SITES Set on Education

June 12, 2015

Rosalind Black

3 school-age girls hold a sign that reads SITES Spanish in the Elementary Schools
Photo credit: Kim Faber

This year marked the 10-year anniversary of the early language learning program Spanish in the Elementary Schools (Oberlin SITES), founded and run by Kim Faber, program director. To celebrate, Faber organized an education symposium, titled Language, Power, and Education, featuring a series of events and panel discussions surrounding the topic of education, simultaneously highlighting the kickoff of the new Education Studies Concentration.

While the entire symposium discussed education in various contexts, the event that honored SITES’s anniversary in particular was a panel called Alumni in Education, in which nine Oberlin College alumni of the SITES program discussed their experiences and education at Oberlin and the careers that followed. “It has been interesting to see where their lives took them,” Faber says. The panel was followed by breakout sessions and an alumni-student networking session sponsored by the Career Center that allowed current students to have smaller group discussions with an individual alum. “It was good for students to see a lineup of options. I think they appreciated that.”

The idea came to Faber during Commencement/Reunion Weekend 2014 when she was talking to SITES alumni who were visiting campus. They suggested she enlist alumni of the program to talk about education with current students, commemorating the program’s anniversary and sparking a discussion in the process.

Faber founded the SITES program after discovering that there was no language learning program in the Oberlin City Schools until the high school level. At the time, her son was entering kindergarten. To rectify the situation, she started a community-based service learning course in which students taking her Linguistics for Language Students course—already interested in teaching languages—could get college credit and teaching experience, while providing language classes to kids in the city schools. Her initial support was limited to a small grant from the Bonner Center for Service and Learning.

After surveying the community, Faber discovered that Spanish was the most popular foreign language choice. Swearing to “underpromise and overdeliver,” in 2005 Faber began training 16 college students to teach one class per week for 10 weeks each semester in four kindergarten and four third-grade classrooms at Eastwood and Prospect Elementary Schools. The next year, Faber expanded the program to include all kindergarten through fifth-grade classrooms, more than tripling the number of required college students from 16 to 54. Faber says she was worried at first that they would not get enough volunteers, but 65 students signed up. Fears assuaged, she was able to place teachers in not just elementary school classrooms but preschool classrooms as well.

SITES gives students teaching experience in all three sectors of mainstream educational philosophy: integrative learning, where students connect and combine what they have learned from multiple classes; reflective learning, where they think about and explain what they are learning and how; and active learning, where they put into practice the theories they have learned.
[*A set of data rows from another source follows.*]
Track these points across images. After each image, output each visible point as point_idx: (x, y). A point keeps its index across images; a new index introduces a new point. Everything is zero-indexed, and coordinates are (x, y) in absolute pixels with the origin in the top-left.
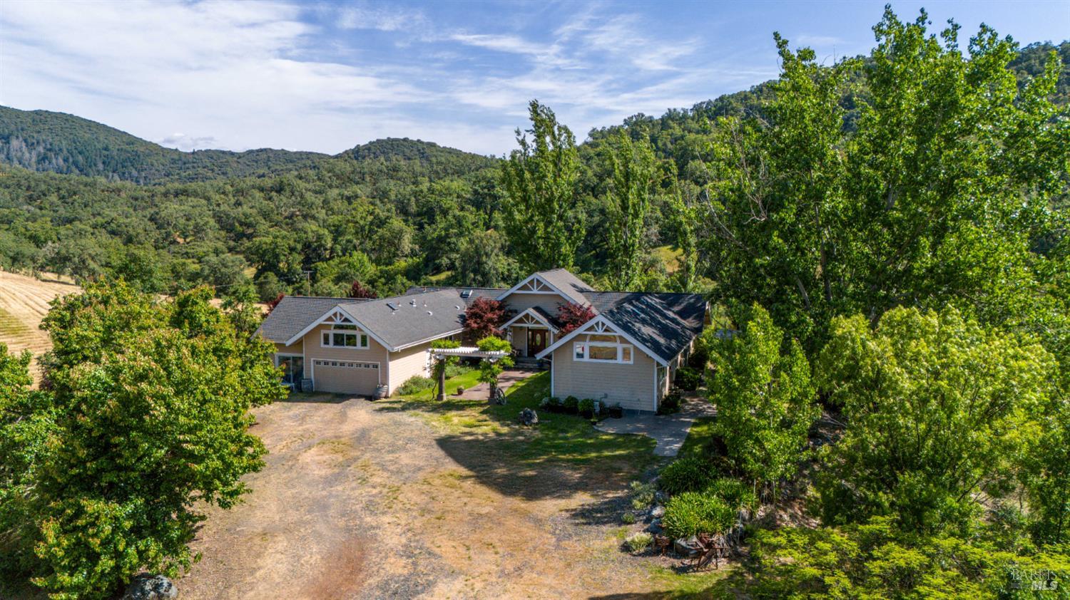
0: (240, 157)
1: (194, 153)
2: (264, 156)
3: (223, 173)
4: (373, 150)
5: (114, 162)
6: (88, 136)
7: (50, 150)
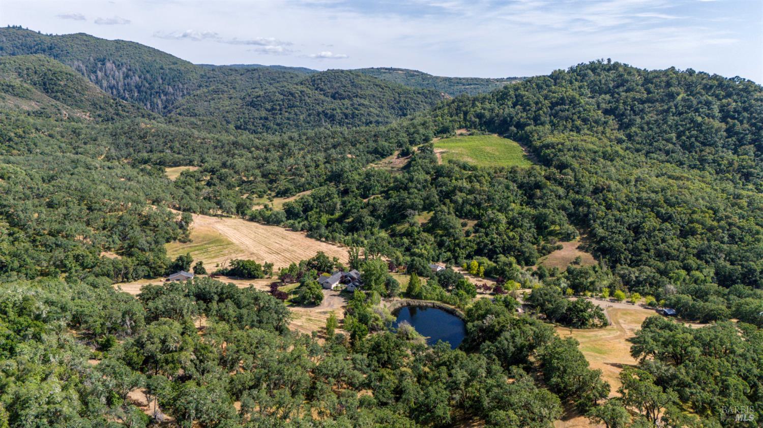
4: (323, 80)
5: (167, 78)
6: (150, 58)
7: (130, 70)
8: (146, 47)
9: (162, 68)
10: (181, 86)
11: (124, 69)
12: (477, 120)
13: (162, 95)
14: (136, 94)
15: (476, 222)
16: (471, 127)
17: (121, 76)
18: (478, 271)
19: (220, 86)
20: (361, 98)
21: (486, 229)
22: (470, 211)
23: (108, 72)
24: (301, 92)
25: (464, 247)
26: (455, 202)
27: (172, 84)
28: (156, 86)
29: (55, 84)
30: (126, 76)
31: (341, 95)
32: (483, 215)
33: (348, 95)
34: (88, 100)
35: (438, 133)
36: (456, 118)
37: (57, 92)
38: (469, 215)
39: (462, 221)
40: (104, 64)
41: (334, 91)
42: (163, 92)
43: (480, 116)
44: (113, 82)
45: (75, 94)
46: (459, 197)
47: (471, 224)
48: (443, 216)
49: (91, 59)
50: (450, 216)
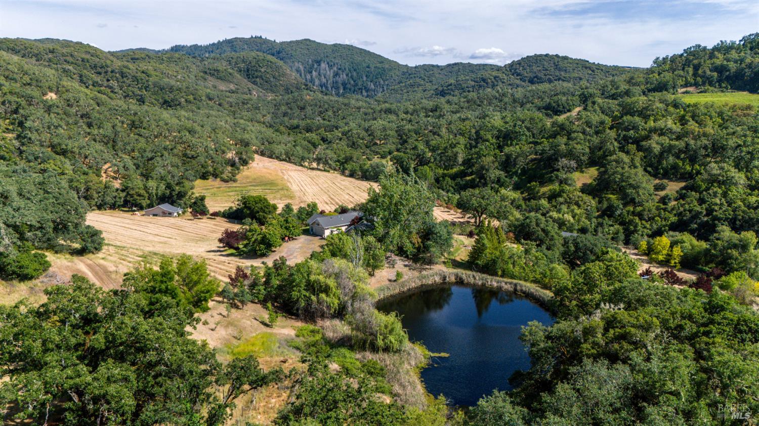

Professor of Hispanic Studies Sebastiaan Faber says, “The unusual thing is that there are these buzzwords, but you can see from SITES how it works: Students come out of the program with a much clearer sense of how all of this hangs together, with a real practical set of skills that students don’t always have.”

Elementary school students receive 30 minutes of Spanish instruction twice a week during the school year. SITES teachers specialize their lesson plans and teaching methods for the grade they are working with that semester so that students are more engaged with what they’re learning. This means “we talk a lot about teeth and blood because their teeth are always falling out and they always have a Band-Aid on. Instantly they say, ‘I’m with you. You’re talking about me and my teeth,’” Kim Faber says, laughing.

The SITES program not only benefits elementary school students and college students aspiring to be teachers, but it has also affected the school system, allowing Oberlin City Schools to become the first K-12 International Baccalaureate (IB) district in Ohio, and paving the way for a structural integration of language teaching across all grades. Starting next year, students in first through fifth grade will be taught by a certified teacher with IB training. SITES instructors, meanwhile, will continue to teach Spanish in kindergarten, first and second grade, as they work closely with the Oberlin City Schools to support language learning at all grade levels.

“It’s been a powerful 10 years. I’m excited to see what happens next,” Kim Faber says. “I’ve learned a ton and the students have, too. It’s a safe playground. Obies love being creative and sometimes we, as educators, need to get out of their way and let them learn by doing. SITES is a really great place for that.”